== Exercise brief ==
Keep every word of the listing and reproduce it exactly, but set aside any image found there.

== Listed entries ==
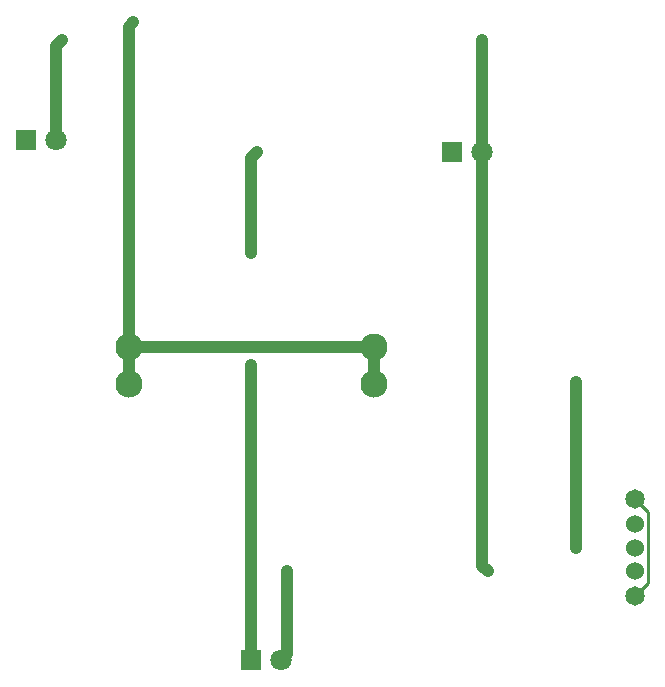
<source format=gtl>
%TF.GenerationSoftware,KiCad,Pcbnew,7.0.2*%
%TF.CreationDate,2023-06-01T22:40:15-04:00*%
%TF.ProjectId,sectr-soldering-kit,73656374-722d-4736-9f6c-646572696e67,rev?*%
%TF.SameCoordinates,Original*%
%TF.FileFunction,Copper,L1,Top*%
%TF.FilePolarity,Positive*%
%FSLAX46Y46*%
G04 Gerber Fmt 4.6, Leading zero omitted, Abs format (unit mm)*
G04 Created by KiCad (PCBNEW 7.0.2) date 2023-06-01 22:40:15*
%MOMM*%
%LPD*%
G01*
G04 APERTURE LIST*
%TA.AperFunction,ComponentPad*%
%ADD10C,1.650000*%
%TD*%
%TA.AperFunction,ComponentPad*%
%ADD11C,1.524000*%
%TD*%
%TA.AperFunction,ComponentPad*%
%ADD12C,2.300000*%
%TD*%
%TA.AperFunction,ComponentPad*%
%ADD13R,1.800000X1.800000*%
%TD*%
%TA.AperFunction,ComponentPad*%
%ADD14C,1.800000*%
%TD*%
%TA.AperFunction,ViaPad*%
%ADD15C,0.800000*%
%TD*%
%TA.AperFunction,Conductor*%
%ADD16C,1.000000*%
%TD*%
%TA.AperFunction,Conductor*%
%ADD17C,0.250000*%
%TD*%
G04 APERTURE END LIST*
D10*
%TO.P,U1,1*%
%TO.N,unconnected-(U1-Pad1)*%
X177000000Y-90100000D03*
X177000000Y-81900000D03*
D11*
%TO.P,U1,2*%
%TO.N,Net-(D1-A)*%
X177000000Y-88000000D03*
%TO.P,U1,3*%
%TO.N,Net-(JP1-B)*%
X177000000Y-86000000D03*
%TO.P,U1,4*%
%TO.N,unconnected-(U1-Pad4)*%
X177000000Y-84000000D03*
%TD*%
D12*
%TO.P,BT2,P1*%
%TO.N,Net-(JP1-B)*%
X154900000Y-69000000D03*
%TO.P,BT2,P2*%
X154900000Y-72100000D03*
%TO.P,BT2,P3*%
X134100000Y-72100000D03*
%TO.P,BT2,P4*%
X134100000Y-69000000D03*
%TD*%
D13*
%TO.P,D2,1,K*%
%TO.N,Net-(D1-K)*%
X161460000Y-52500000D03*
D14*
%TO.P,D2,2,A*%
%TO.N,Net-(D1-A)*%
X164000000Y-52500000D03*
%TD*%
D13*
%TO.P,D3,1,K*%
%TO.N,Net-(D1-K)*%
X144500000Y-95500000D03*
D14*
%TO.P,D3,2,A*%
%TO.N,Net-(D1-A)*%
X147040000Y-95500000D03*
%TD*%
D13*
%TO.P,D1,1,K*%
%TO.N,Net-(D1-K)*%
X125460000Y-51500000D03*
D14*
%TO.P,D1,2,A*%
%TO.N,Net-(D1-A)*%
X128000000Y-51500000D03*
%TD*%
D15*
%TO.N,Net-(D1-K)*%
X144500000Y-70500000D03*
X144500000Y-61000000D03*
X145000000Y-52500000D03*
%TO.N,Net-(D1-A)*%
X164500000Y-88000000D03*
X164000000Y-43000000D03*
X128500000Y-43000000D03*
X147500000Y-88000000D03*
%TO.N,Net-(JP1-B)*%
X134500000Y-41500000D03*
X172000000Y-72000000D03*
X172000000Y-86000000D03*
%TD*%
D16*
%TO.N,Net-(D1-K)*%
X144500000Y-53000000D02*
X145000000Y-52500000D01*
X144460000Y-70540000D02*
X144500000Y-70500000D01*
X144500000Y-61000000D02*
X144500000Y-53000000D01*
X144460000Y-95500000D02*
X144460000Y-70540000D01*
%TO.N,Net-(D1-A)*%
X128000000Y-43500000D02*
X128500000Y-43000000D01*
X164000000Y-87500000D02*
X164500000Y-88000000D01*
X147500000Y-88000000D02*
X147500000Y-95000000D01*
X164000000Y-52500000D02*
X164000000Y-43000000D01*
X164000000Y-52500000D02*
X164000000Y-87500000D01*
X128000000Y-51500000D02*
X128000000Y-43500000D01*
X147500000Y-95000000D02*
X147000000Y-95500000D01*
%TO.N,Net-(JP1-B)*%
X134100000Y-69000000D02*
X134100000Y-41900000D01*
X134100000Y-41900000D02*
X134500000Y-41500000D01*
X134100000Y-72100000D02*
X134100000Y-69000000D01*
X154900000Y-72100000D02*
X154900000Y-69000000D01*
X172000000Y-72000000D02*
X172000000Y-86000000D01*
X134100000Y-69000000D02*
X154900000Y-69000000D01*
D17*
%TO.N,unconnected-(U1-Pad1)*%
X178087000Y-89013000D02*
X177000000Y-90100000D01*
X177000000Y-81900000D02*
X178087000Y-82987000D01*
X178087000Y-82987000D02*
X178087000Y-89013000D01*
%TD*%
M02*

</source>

== Answer to the problem ==
<source format=gtl>
%TF.GenerationSoftware,KiCad,Pcbnew,7.0.2*%
%TF.CreationDate,2023-06-01T22:40:15-04:00*%
%TF.ProjectId,sectr-soldering-kit,73656374-722d-4736-9f6c-646572696e67,rev?*%
%TF.SameCoordinates,Original*%
%TF.FileFunction,Copper,L1,Top*%
%TF.FilePolarity,Positive*%
%FSLAX46Y46*%
G04 Gerber Fmt 4.6, Leading zero omitted, Abs format (unit mm)*
G04 Created by KiCad (PCBNEW 7.0.2) date 2023-06-01 22:40:15*
%MOMM*%
%LPD*%
G01*
G04 APERTURE LIST*
%TA.AperFunction,ComponentPad*%
%ADD10C,1.650000*%
%TD*%
%TA.AperFunction,ComponentPad*%
%ADD11C,1.524000*%
%TD*%
%TA.AperFunction,ComponentPad*%
%ADD12C,2.300000*%
%TD*%
%TA.AperFunction,ComponentPad*%
%ADD13R,1.800000X1.800000*%
%TD*%
%TA.AperFunction,ComponentPad*%
%ADD14C,1.800000*%
%TD*%
%TA.AperFunction,ViaPad*%
%ADD15C,0.800000*%
%TD*%
%TA.AperFunction,Conductor*%
%ADD16C,1.000000*%
%TD*%
%TA.AperFunction,Conductor*%
%ADD17C,0.250000*%
%TD*%
G04 APERTURE END LIST*
D10*
%TO.P,U1,1*%
%TO.N,unconnected-(U1-Pad1)*%
X177000000Y-90100000D03*
X177000000Y-81900000D03*
D11*
%TO.P,U1,2*%
%TO.N,Net-(D1-A)*%
X177000000Y-88000000D03*
%TO.P,U1,3*%
%TO.N,Net-(JP1-B)*%
X177000000Y-86000000D03*
%TO.P,U1,4*%
%TO.N,unconnected-(U1-Pad4)*%
X177000000Y-84000000D03*
%TD*%
D12*
%TO.P,BT2,P1*%
%TO.N,Net-(JP1-B)*%
X154900000Y-69000000D03*
%TO.P,BT2,P2*%
X154900000Y-72100000D03*
%TO.P,BT2,P3*%
X134100000Y-72100000D03*
%TO.P,BT2,P4*%
X134100000Y-69000000D03*
%TD*%
D13*
%TO.P,D2,1,K*%
%TO.N,Net-(D1-K)*%
X161460000Y-52500000D03*
D14*
%TO.P,D2,2,A*%
%TO.N,Net-(D1-A)*%
X164000000Y-52500000D03*
%TD*%
D13*
%TO.P,D3,1,K*%
%TO.N,Net-(D1-K)*%
X144500000Y-95500000D03*
D14*
%TO.P,D3,2,A*%
%TO.N,Net-(D1-A)*%
X147040000Y-95500000D03*
%TD*%
D13*
%TO.P,D1,1,K*%
%TO.N,Net-(D1-K)*%
X125460000Y-51500000D03*
D14*
%TO.P,D1,2,A*%
%TO.N,Net-(D1-A)*%
X128000000Y-51500000D03*
%TD*%
D15*
%TO.N,Net-(D1-K)*%
X144500000Y-70500000D03*
X144500000Y-61000000D03*
X145000000Y-52500000D03*
%TO.N,Net-(D1-A)*%
X164500000Y-88000000D03*
X164000000Y-43000000D03*
X128500000Y-43000000D03*
X147500000Y-88000000D03*
%TO.N,Net-(JP1-B)*%
X134500000Y-41500000D03*
X172000000Y-72000000D03*
X172000000Y-86000000D03*
%TD*%
D16*
%TO.N,Net-(D1-K)*%
X144500000Y-53000000D02*
X145000000Y-52500000D01*
X144460000Y-70540000D02*
X144500000Y-70500000D01*
X144500000Y-61000000D02*
X144500000Y-53000000D01*
X144460000Y-95500000D02*
X144460000Y-70540000D01*
%TO.N,Net-(D1-A)*%
X128000000Y-43500000D02*
X128500000Y-43000000D01*
X164000000Y-87500000D02*
X164500000Y-88000000D01*
X147500000Y-88000000D02*
X147500000Y-95000000D01*
X164000000Y-52500000D02*
X164000000Y-43000000D01*
X164000000Y-52500000D02*
X164000000Y-87500000D01*
X128000000Y-51500000D02*
X128000000Y-43500000D01*
X147500000Y-95000000D02*
X147000000Y-95500000D01*
%TO.N,Net-(JP1-B)*%
X134100000Y-69000000D02*
X134100000Y-41900000D01*
X134100000Y-41900000D02*
X134500000Y-41500000D01*
X134100000Y-72100000D02*
X134100000Y-69000000D01*
X154900000Y-72100000D02*
X154900000Y-69000000D01*
X172000000Y-72000000D02*
X172000000Y-86000000D01*
X134100000Y-69000000D02*
X154900000Y-69000000D01*
D17*
%TO.N,unconnected-(U1-Pad1)*%
X178087000Y-89013000D02*
X177000000Y-90100000D01*
X177000000Y-81900000D02*
X178087000Y-82987000D01*
X178087000Y-82987000D02*
X178087000Y-89013000D01*
%TD*%
M02*

</source>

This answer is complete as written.